Institutions in any of these nine sectors can be degree- or non-degree-granting, a classification based on whether or not they offer students a formal award such as a degree or certificate:

  • Degree-granting institutions offer associate's, bachelor's, master's, doctoral, and/or first-professional degrees that a state agency recognizes or authorizes.
  • Non-degree-granting institutions offer other kinds of credentials and exist at all types of financial control (i.e., public, private not-for-profit, and private for-profit institutions).

The number of 4-year-and-above non-degree-granting institutions is small compared with the total number of non-degree-granting institutions.

Institutions in any of these nine sectors can also be Title IV-participating or not. For an institution to participate in federal Title IV Higher Education Act, Part C, financial aid programs, it must offer a program of study at least 300 clock hours in length; have accreditation recognized by the U.S. Department of Education; have been in business for at least 2 years; and have a Title IV participation agreement with the U.S. Department of Education. All indicators in this volume using IPEDS data present only Title IV-participating institutions. For more information on the Higher Education Act of 2008, see http://www2.ed.gov/policy/highered/leg/hea08/index.html.

In some indicators based on IPEDS data, 4-year-and-above degree-granting institutions are further classified according to the highest degree awarded:

  • Doctoral institutions award at least 20 doctoral degrees per year.
  • Master's institutions award at least 20 master's degrees per year.

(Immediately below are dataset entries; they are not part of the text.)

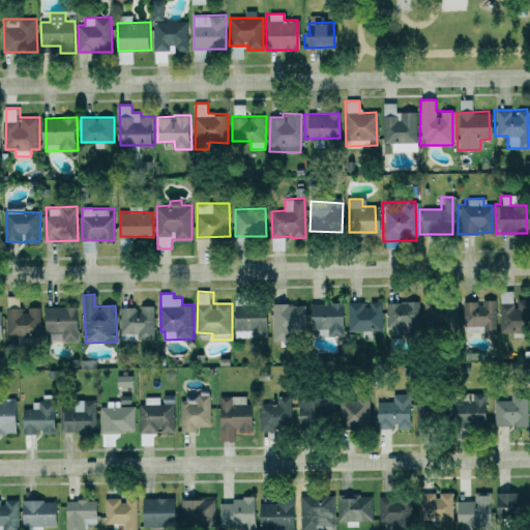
[(494,335),(493,299),(478,299),(478,301),(461,301),(461,331),(480,331),(480,335),(494,335)]
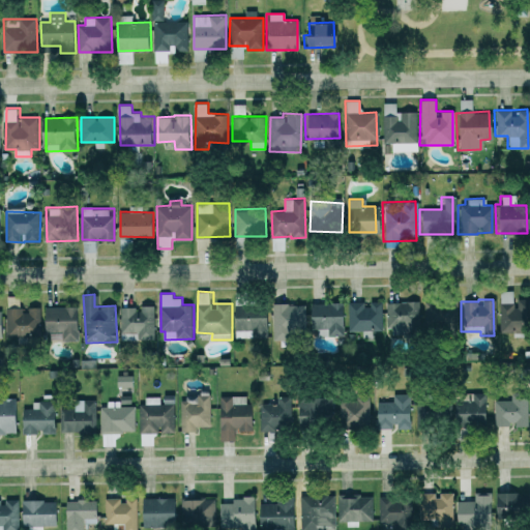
[(384,301),(373,301),(373,302),(350,303),(350,331),(364,330),(364,339),(374,339),(374,330),(384,330),(384,301)]
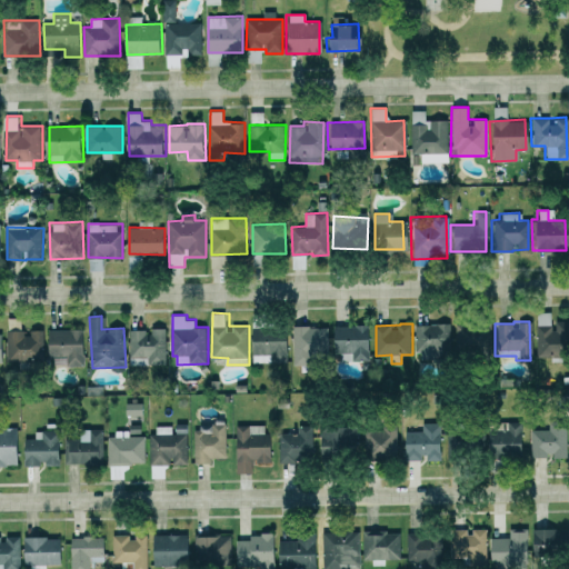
[(488,355),(487,323),(456,325),(456,323),(418,325),(419,359),(457,358),(457,356),(488,355)]
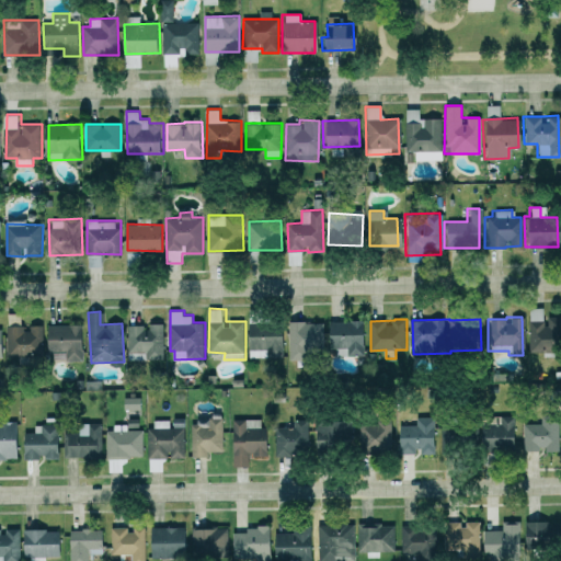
[(350,355),(367,355),(367,320),(333,320),(332,346),(350,347),(350,355)]
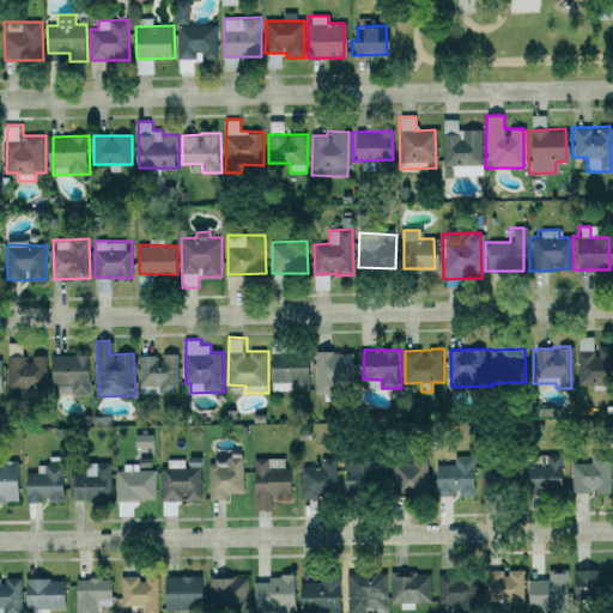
[(575,381),(600,383),(602,351),(576,350),(575,381)]
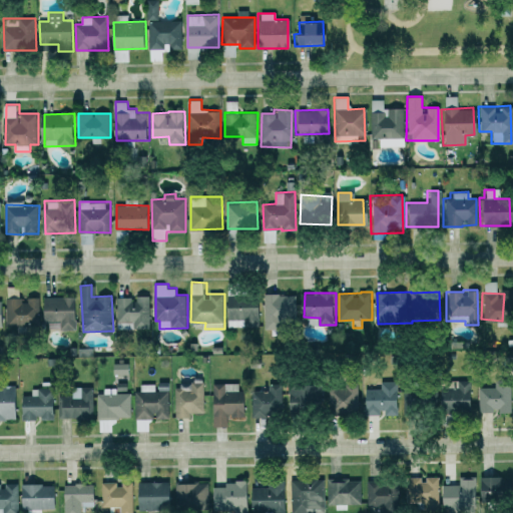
[(298,294),(266,294),(267,327),(299,326),(298,294)]
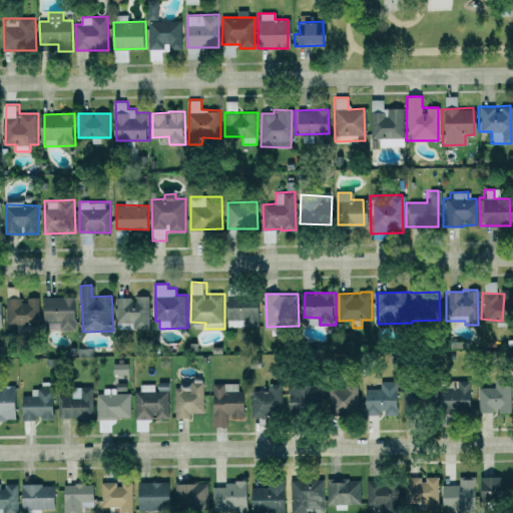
[(150,295),(137,296),(137,297),(118,298),(119,329),(151,328),(150,295)]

The remaining institutions are considered to be other 4-year degree-granting institutions. The number of degrees awarded by an institution in a given year is obtained for each institution from data published in the IPEDS "Completions Survey" (IPEDS-C).

Indicators 4, 8, 22, 26, 39, 40, 42, 43, 44, and 49 include 2-year (short for 2-year but less-than-4-year) degree-granting institutions in their analyses.

Indicators 8, 9, 22, 26, 39, 40, 41, 42, 43, 44, and 49 include 4-year-and-above degree-granting institutions in their analyses.